* **SUPPLIED PASSAGE**
***
Anti-Immigration Forces Ready to Challenge Obama

Editor’s note: This is the third article in a three-part series on the post-election debate on immigration reform. The first part is Both Sides of Immigration Debate Retrench, the second is Identity Politics and the Latino Payback on Immigration.

While pro-immigration groups are hailing the Obama victory and the Latino turnout as a victory for liberal immigration reform, immigration restrictionists are reshaping their messaging for the Obama era. Although not thrilled with the prospect of an Obama presidency, the restrictionists don’t necessarily fear it. Some, including NumbersUSA and the Federation for American Immigration Reform (FAIR), already are trying to leverage Obama’s promises to protect workers and create jobs.

Given how successfully the restrictionist institutes in Washington have tweaked their anti-immigration message in the Bush era to reflect new citizen concerns about national security and the "rule of law," it would behoove immigrant advocates and other supporters of comprehensive immigration reform to pay more attention to what the leading restrictionists are now saying.

During the campaign the anti-immigration groups despaired over the prospect of either McCain or Obama. But now the two leading restrictionist policy institutes, NumbersUSA and the Federation for American Immigration Reform, point encouragingly to Obama’s strong positions in favor of employee verification and employer enforcement.

They have also been confident that the aggressive enforcement regime instituted by Homeland Security Secretary Michael Chertoff will persist into the next administration, especially given the way that many Democratic congressional representatives have supported increases in the department’s immigration-enforcement and border-control budget.
***
Continue the article on restrictionists preparing to challenge Obama, starting after its final sentence.

* **GIVEN DATA**
***
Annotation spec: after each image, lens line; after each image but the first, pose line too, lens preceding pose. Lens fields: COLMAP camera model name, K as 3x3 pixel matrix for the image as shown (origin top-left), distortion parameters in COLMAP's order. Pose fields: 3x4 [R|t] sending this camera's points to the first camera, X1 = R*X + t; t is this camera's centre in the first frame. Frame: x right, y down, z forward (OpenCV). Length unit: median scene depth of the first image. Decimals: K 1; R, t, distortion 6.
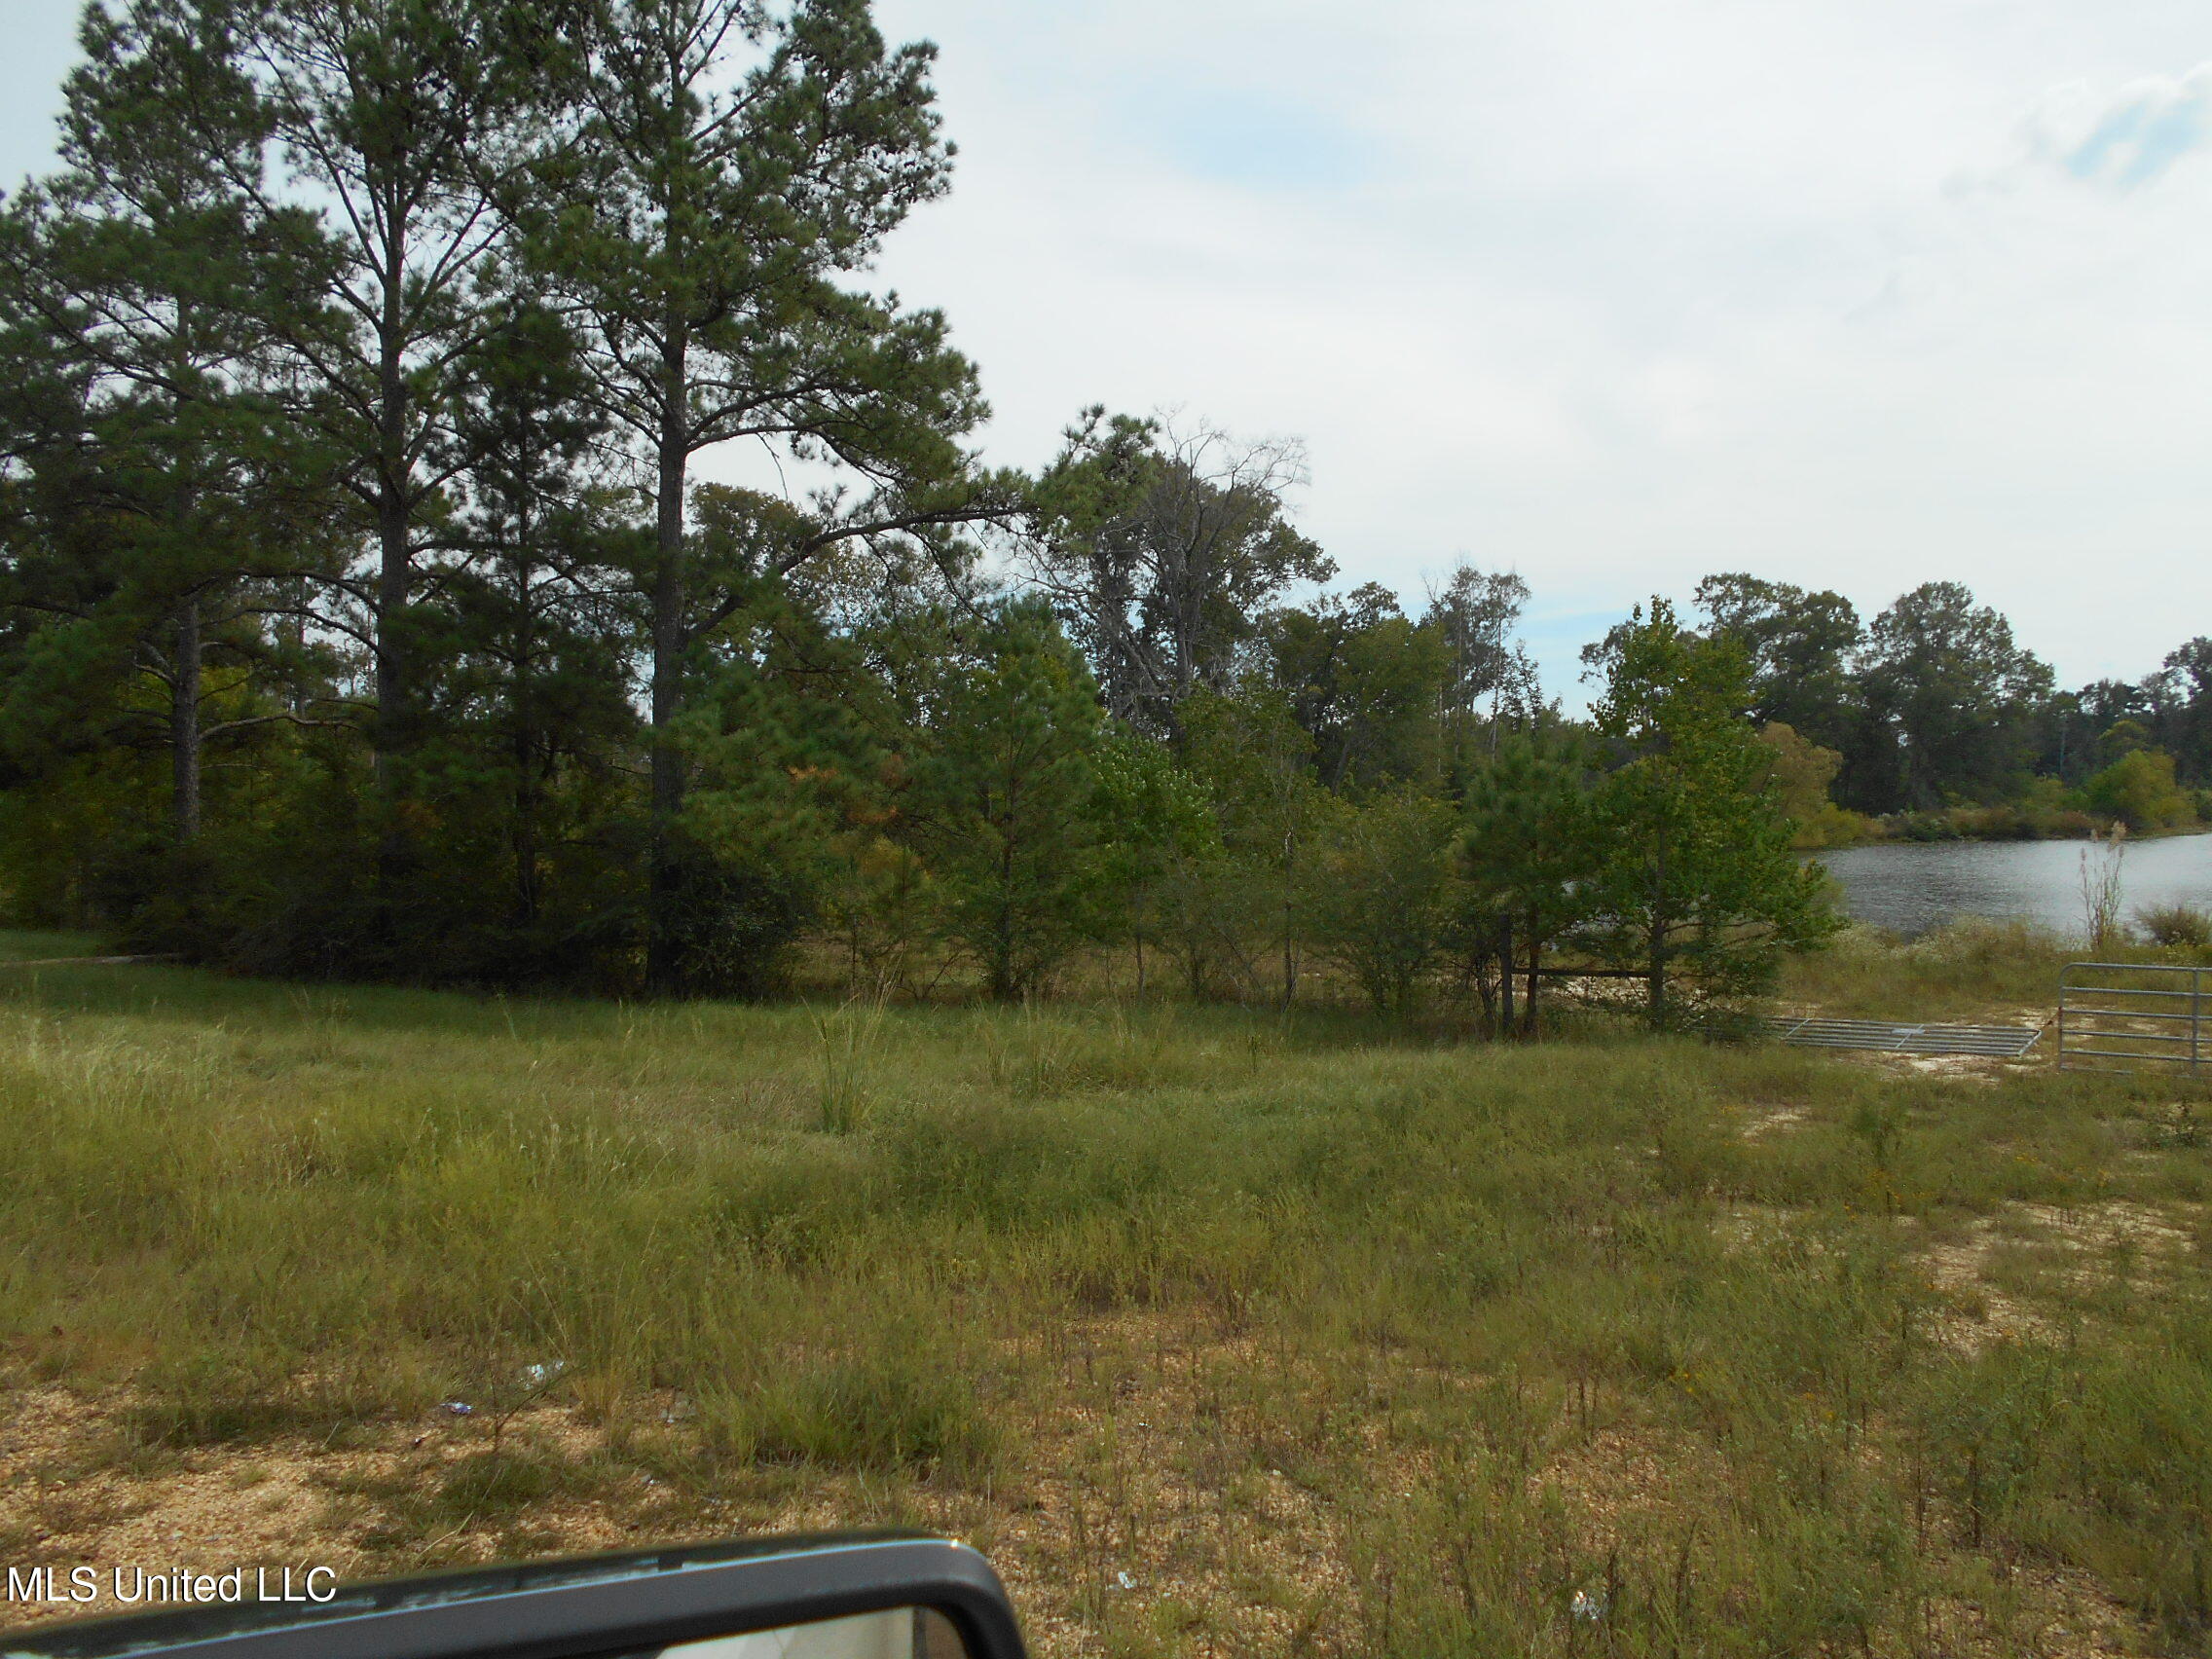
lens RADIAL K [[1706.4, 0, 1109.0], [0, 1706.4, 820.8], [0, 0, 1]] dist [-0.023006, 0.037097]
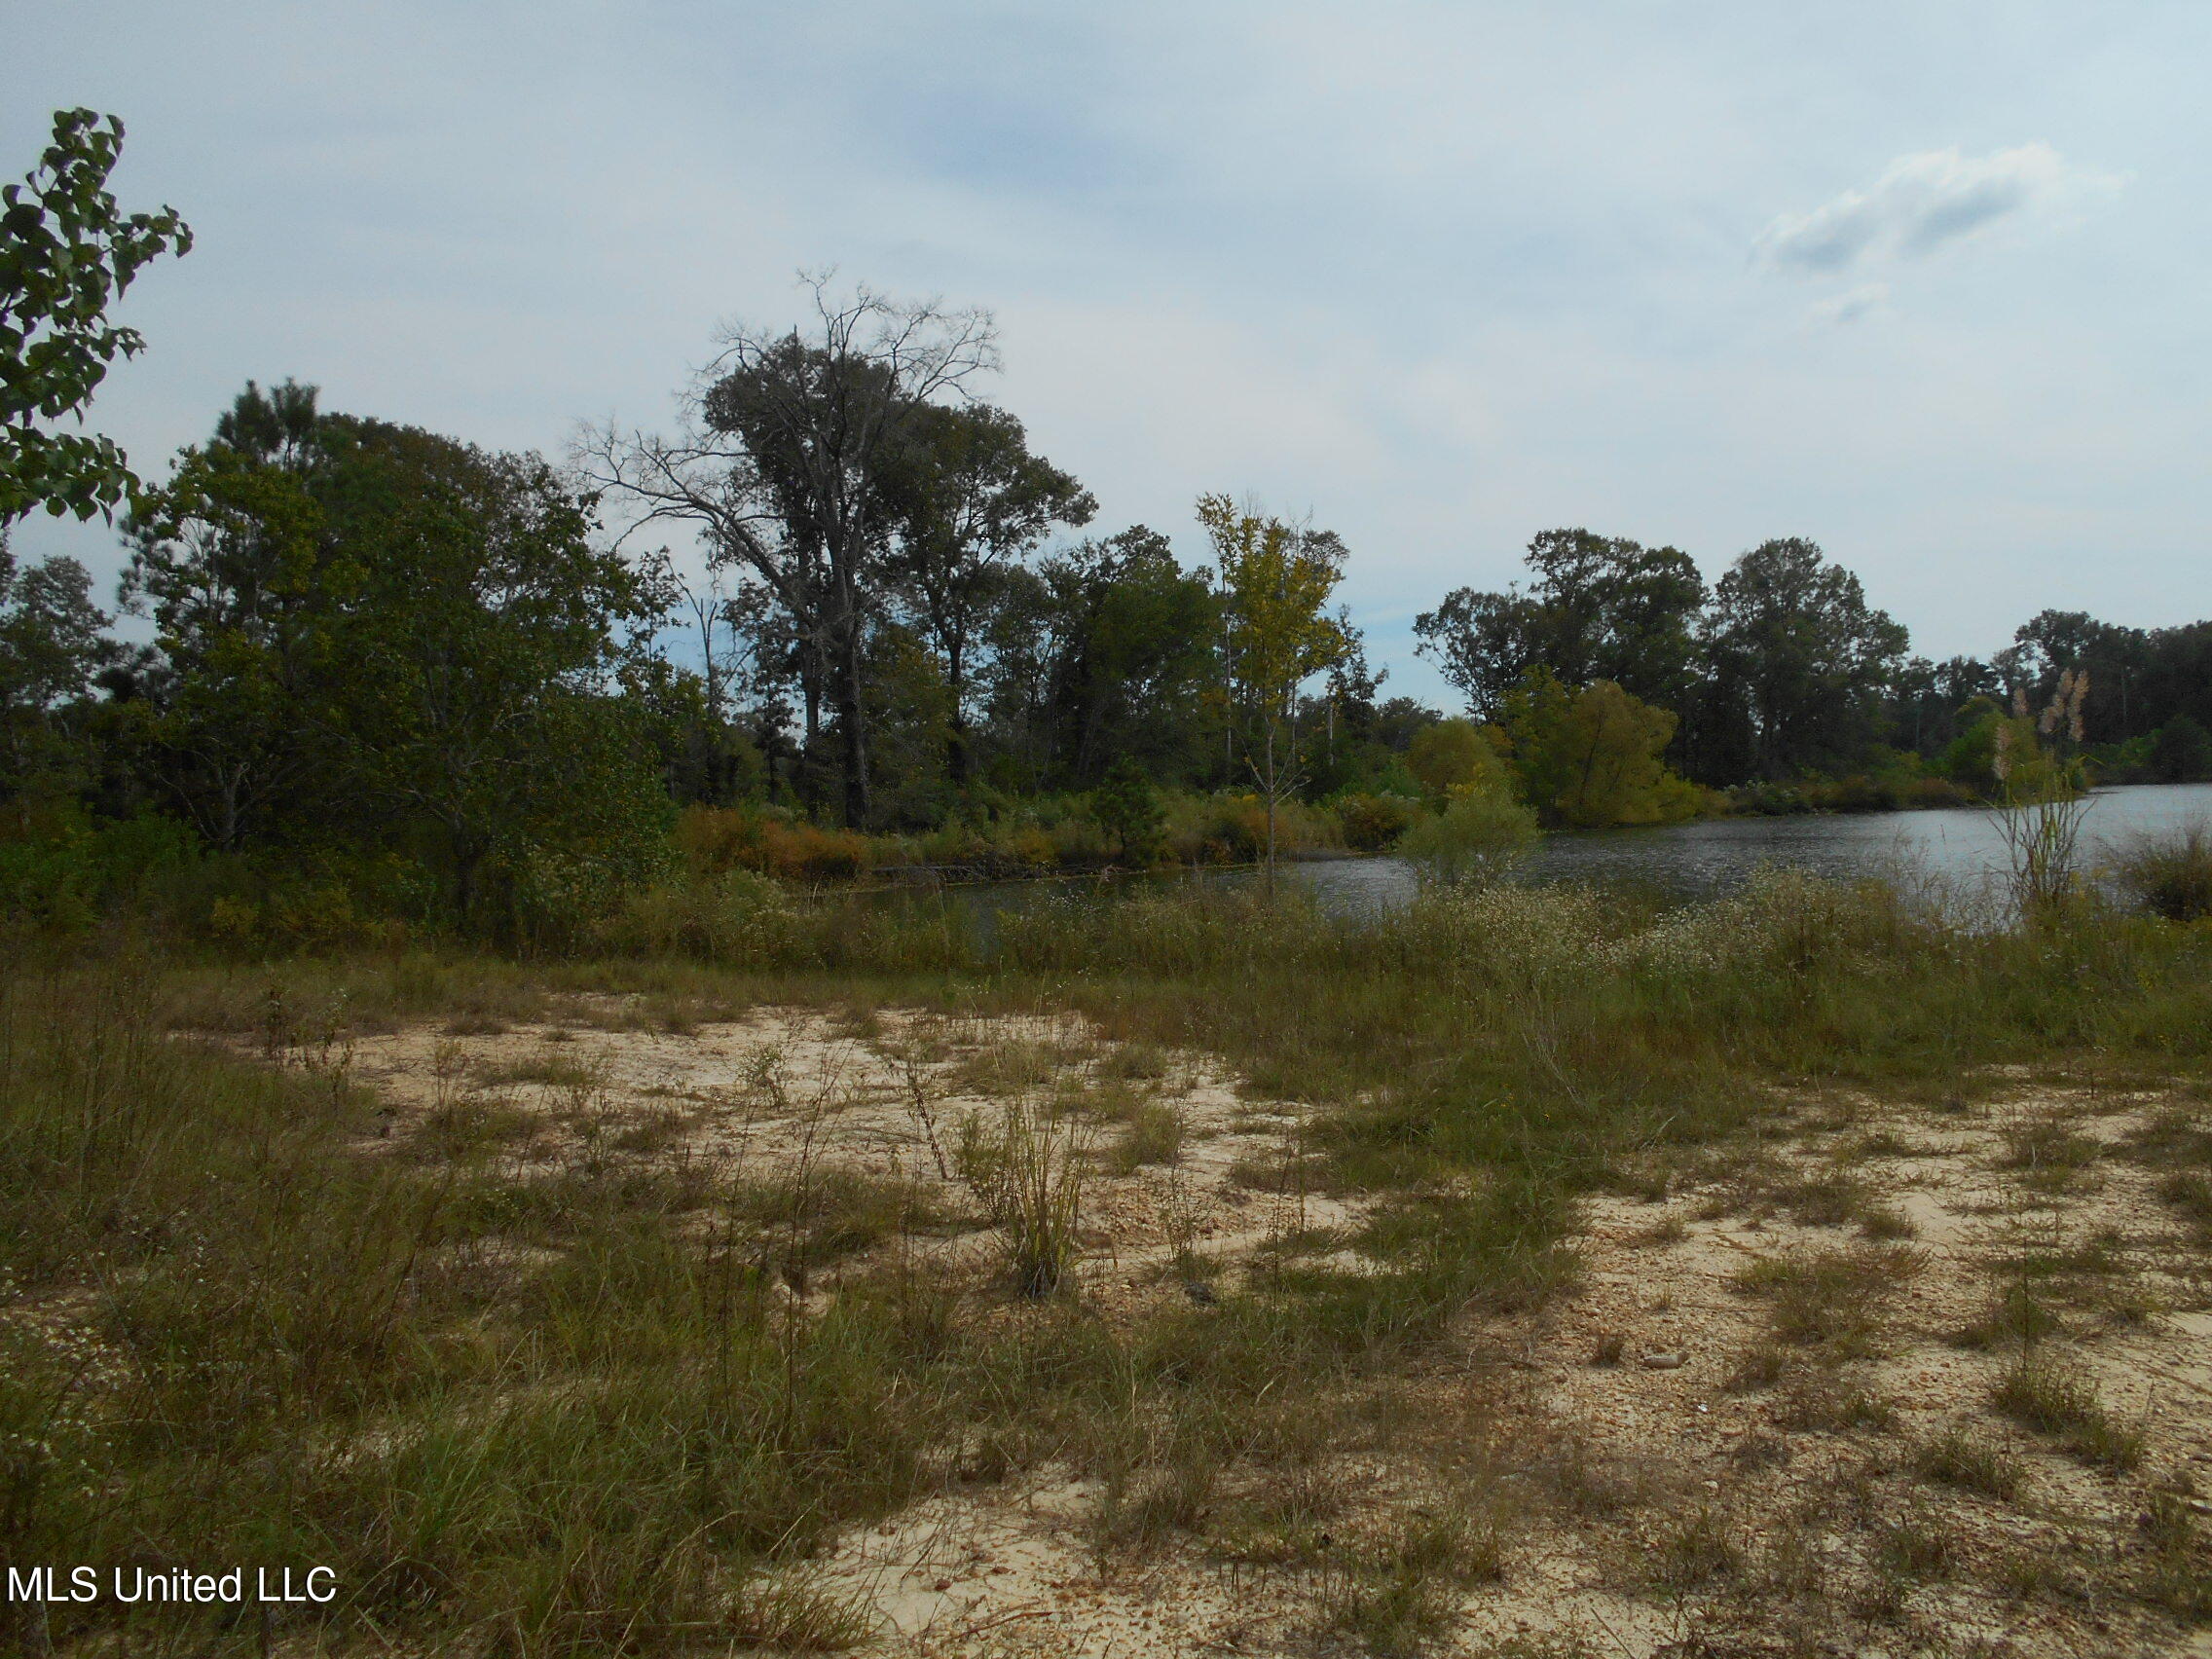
***
* **ANSWER FOR THIS EXERCISE**
However, it’s the country’s economic downspin that gives the restrictionists the most confidence that liberal immigration reform is dead for the foreseeable future.

FAIR’s Post-Election Framing

FAIR immediately jumped into the post-election debate over immigration reform with media releases, polls, and new policy analysis about the prospects for comprehensive immigration reform.

Rather than focusing on how pro-immigration and anti-immigration candidates did on Nov. 4, FAIR almost immediately developed a new framing for its anti-immigration message. According to FAIR, "The results of yesterday’s elections are a clear rejection by the voters of government of, by, and for, special interests, and policies that have brought this nation to the brink of an economic crisis."

While pro-immigration groups like the National Immigration Forum and America’s Voice were citing the heavy Latino and immigrant turnout for the Democrats as evidence that the time has come for liberal immigration reform, FAIR posited that Americans were mostly concerned about their jobs and economic stability and, as such, would not support "failed special interest-driven policies" like immigration.

FAIR asserted that "Americans are fed-up with immigration policies that have placed the interests of immigration lawbreakers, cheap labor employers, and ethnic power brokers ahead of those of struggling workers and taxpayers."

Casting aside Obama’s promise to enact comprehensive reform including legalization in his first term, FAIR’s president Dan Stein zeroed in on Obama’s commitments to create jobs and to back "change that voters can believe in." Instead of focusing on the cultural, national security, environmental, or "rule of law" arguments that FAIR has previously favored, Stein argued that FAIR’s position in favor of restricted immigration was an economic, worker-centered stance.

"To the extent that Senator Obama received a mandate," said Stein, "it is to put government back on the side of working Americans. A critical component of an economic recovery plan for struggling workers must be to set rational limits on immigration, enforce laws against employing illegal aliens, and resist calls for more guest workers."

Rather than situate FAIR as a negative force opposing comprehensive immigration reform, Stein called for Obama to "put forward a coherent immigration policy that recognizes that reforming immigration is critical to getting our economy back on track." Typical of the restrictionists that see legal and illegal immigration as a causal factor for most any problem—from climate change to the subprime crisis—FAIR now regards restrictionism as central to economic recovery.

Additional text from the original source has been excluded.